No se sentía dispuesto a realizar disquisiciones climáticas cuando salió al vestíbulo principal de la Central, pero lo removió la luz del sol que penetraba aviesamente por los altos cristales de la fachada, y el Conde, para marcar distancias y estados de ánimo, buscó sus espejuelos oscuros. Afuera había dejado de soplar el viento de Cuaresma, agotadas tal vez sus existencias para ese año, y una tarde esplendorosa de marzo lo recibió con su cielo despejado y su brillantez perfecta de temporada primaveral de postales para turistas fugitivos del frío. Era en verdad una tarde ideal para estar junto al mar, muy cerca de la casa de madera y tejas que alguna vez el Conde había soñado tener. Habría aprovechado la mañana para escribir -claro, una historia simple y conmovedora sobre la amistad y el amor- y ahora, con los cordeles bien cebados en el mar, esperaría a que la suerte pusiera en su anzuelo un lindo pescado para la comida de esa noche. En una roca cercana, que se asomaba a la playa como una mano extendida, una mujer dorada de tanto sol leía las páginas que él había escrito ese día. Con ella haría el amor en la ducha, al anochecer, mientras que el olor del pescado que se cocinaba en el horno invadía el espacio de aquel sueño recurrente. Tal vez en la noche, mientras él leía una novela de Hemingway o un cuento intachable de Salinger, ella tocaría su saxofón, para dar algún sonido triste a tanta felicidad acumulada.

El Fiat polaco está allí, agazapado junto al contén, como un pequeño dinosaurio, y el Conde comprueba que sus cuatro gomas descansan repletas de aire. La puerta de la casa sigue cerrada y el Conde avanza hacia ella a través del breve jardín de marpacíficos y crotos deshojados por tantos días de viento. La aldaba de hierro, labrado como la lengua colgante de un león de ojos astigmáticos, levanta un sonido profundo que corre despavorido hacia el interior de la casa. Guarda sus espejuelos, acomoda el revólver contra la cintura deljean y desea intensamente que exista una justificación. Cualquier justificación, porque él está dispuesto a aceptarla, y sin preguntar. A estas alturas ha aprendido -y puede practicarlo en la realidad más objetiva- que los excesos de dignidad son impulsos dañinos: prefiere otorgar, perdonar, hasta prometer el olvido para obtener el mínimo espacio que necesita. ¿Por qué no dejó pasar de largo la petulancia de Fabricio? A veces le parece mezquino, pero sabe que al final se acostumbrará.
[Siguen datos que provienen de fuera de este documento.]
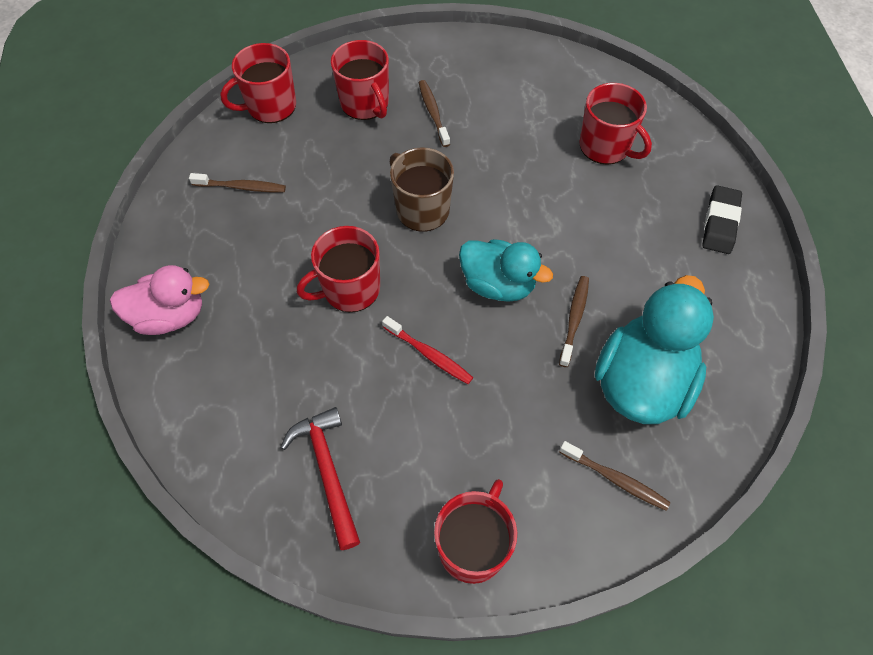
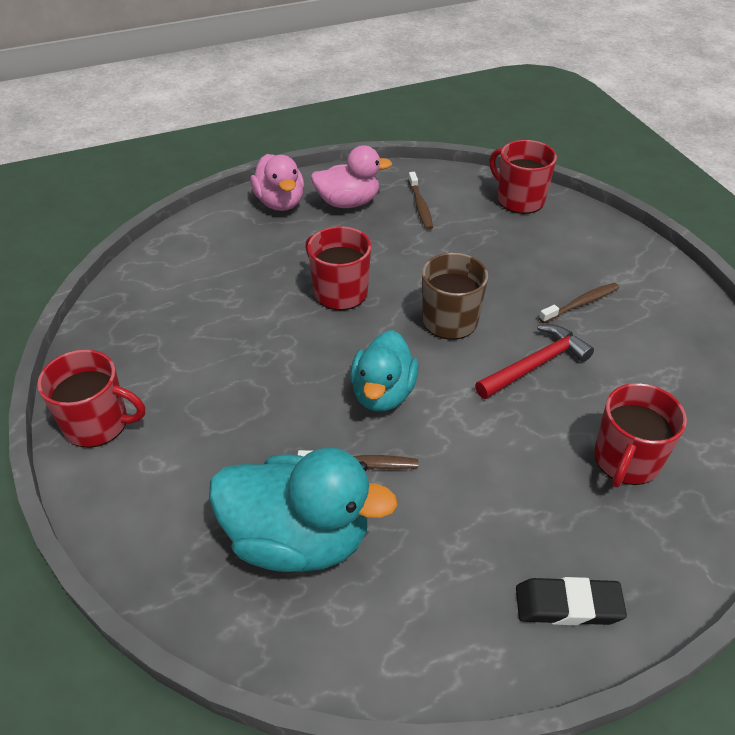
camera: 75 degrees right, 15 degrees down
red hammer [280,407,360,550] -> red hammer moved to [475,325,594,399]
red mug [331,40,389,120] -> none
red toothbrush [382,316,473,384] -> none
brown toothbrush [559,441,671,511] -> none
none -> pink duck [311,145,392,208]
Karina abre la puerta y no luce sorprendida. Incluso intenta sonreír y abre una brecha que él no se atreve a franquear. Lleva elshort del día que se conocieron y una camiseta de hombre, sin mangas, que al Conde le parece atrevida. Las bocamangas caen vencidas y dejan ver el instante preciso en que el pecho comienza a ascender por la colina de los senos. Hace muy poco se ha lavado el pelo, que cae blando, oscuro y húmedo sobre sus hombros. Le gusta demasiado esta mujer.

– Entra, te estaba esperando -le dice y se aparta. Cierra la puerta y le indica uno de los sillones de madera y rejilla que ocupan la boca del corredor que conduce hacia el fondo de la casa.

– ¿Estás sola?

– Sí, llegué hace un rato. ¿Cómo te va con tu caso?

– Creo que bien: descubrí que un muchacho de dieciocho años fumaba marihuana y mató a una muchacha de veinticuatro que también se drogaba y tenía varios novios.

– Es terrible, ¿no?

– No creas, los he tenido peores. ¿Qué te pasó ayer? -pregunta al fin y la mira a los ojos. Estaba de guardia. Mucho trabajo. Me ingresaron en un hospital. Estuve presa, por culpa de un policía. Cualquier justificación, por Dios.

– Nada -responde ella-. Recibí una llamada por teléfono.

El Conde trata de entender: sólo una llamada. Pero no entiende.

– No entiendo. Habíamos quedado…

– Una llamada de mi marido -dice y el Conde vuelve a pensar que no entiende. La palabra marido suena sencillamente absurda y mal ubicada en aquella conversación. ¿Un marido? ¿Un marido de Karina?

– ¿Qué me quieres decir?

– Que esta noche regresa mi marido. Es médico, está en Nicaragua. Suspendieron su contrato y adelanta el regreso. Eso es lo que te quiero decir, Mario. Me llamó ayer por la mañana.

El Conde busca un cigarro en el bolsillo de la camisa, pero desiste. En realidad no quiere fumar. -¿Cómo es posible, Karina?

– Mario, no me hagas más difíciles las cosas. No sé por qué empecé esta locura contigo. Me sentía sola, me caíste bien, me hacía falta acostarme con un hombre, entiende eso, pero escogí el peor hombre del mundo.

– ¿Soy el peor?

– Te enamoras, Mario -dice ella y se acomoda el pelo tras las orejas. Así, con elshort y la camiseta, parece un muchacho afeminado. De ella siempre se volvería a enamorar.

– ¿Y entonces?

– Entonces vuelvo a mi casa y a mi esposo, Mario, no puedo hacer otra cosa, ni quiero hacerla. Me encantó haberte conocido, no lo lamento, pero es imposible.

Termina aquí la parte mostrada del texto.